Over the weekend, the Chinese state-owned, COFCO reported that they have recently purchased “millions of tonnes” of beans from the United States, which would seem to back up the rumors that around 3 MMT were purchased.  The only official verification thus far has been 612,000 MT to China reported in the daily system this morning.  Probably not enough to inspire additional buying, particularly if we were expecting nearly five times that quantity.
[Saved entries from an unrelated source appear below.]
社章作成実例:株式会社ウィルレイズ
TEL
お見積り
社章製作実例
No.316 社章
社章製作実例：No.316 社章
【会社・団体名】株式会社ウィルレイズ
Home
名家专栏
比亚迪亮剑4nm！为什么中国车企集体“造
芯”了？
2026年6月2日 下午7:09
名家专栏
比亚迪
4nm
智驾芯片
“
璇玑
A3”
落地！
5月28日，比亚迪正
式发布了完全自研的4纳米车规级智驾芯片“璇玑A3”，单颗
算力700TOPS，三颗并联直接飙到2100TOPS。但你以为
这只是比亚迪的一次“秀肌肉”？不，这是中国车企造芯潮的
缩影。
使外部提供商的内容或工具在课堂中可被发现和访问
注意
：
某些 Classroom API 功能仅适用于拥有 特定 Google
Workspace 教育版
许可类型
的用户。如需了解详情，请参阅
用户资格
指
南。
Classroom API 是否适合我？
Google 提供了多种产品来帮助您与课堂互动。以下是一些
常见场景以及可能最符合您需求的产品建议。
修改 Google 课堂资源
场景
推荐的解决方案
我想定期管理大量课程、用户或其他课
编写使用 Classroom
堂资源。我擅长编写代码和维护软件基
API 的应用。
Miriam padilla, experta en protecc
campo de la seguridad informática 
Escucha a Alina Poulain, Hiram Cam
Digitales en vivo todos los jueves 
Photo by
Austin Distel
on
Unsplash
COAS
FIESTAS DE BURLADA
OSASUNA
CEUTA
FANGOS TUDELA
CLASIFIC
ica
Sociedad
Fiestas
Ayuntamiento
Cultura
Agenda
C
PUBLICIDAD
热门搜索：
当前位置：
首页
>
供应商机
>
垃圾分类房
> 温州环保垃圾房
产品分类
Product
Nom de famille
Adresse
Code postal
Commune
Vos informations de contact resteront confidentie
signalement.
Realistically, the bean market was already acting tired last Friday as we retreated into the close from the highest levels traded since early December.  Once again it appears to be suffering from buy-the-rumor-sell-the-fact-itus.  
Beans
Over the weekend INTL FCStone slashed its estimate for the Brazilian bean crop by 4 MMT, taking it down to 112.2 MMT, and I believe moving them into the position of the lowest estimate to date.  Just as when crops are expected to be large, there seem to develop a competition for who can publish the largest numbers and the same applies in reverse when crops are under duress.  We should see several more private updates this afternoon.  
 
There are a couple of production estimates to be released this week, beginning tomorrow with Stats Canada and then, of course, the USDA on Friday.  I suspect there will be new estimate released beginning sometime today but, in the meantime, here were the original estimates for the final report; US Corn production 14.532 billion derived from a yield of 177.7 bpa.  The carryout was expected to drop from the December estimate of 1.781 billion to 1.673 billion bushels.  Bean production was estimated to be 4.583 using a yield of 51.9 bpa.  This was projected to leave us with ending stocks of 930 million, which would have been a drop of 25 million from the December estimate.  Wheat ending stocks were expected to have remained unchanged at 974 million.
 
I would have anticipated weakness in the dollar after the change in attitude that was verified by the Fed last week, but the index is higher this morning.  January was a lower month overall for the dollar, and I continue to believe we have already witnessed a cycle high, but it could still require another month or so before we turn lower in earnest.  I maintain this market will be the key to commodities for the balance of 2019 and into 2020.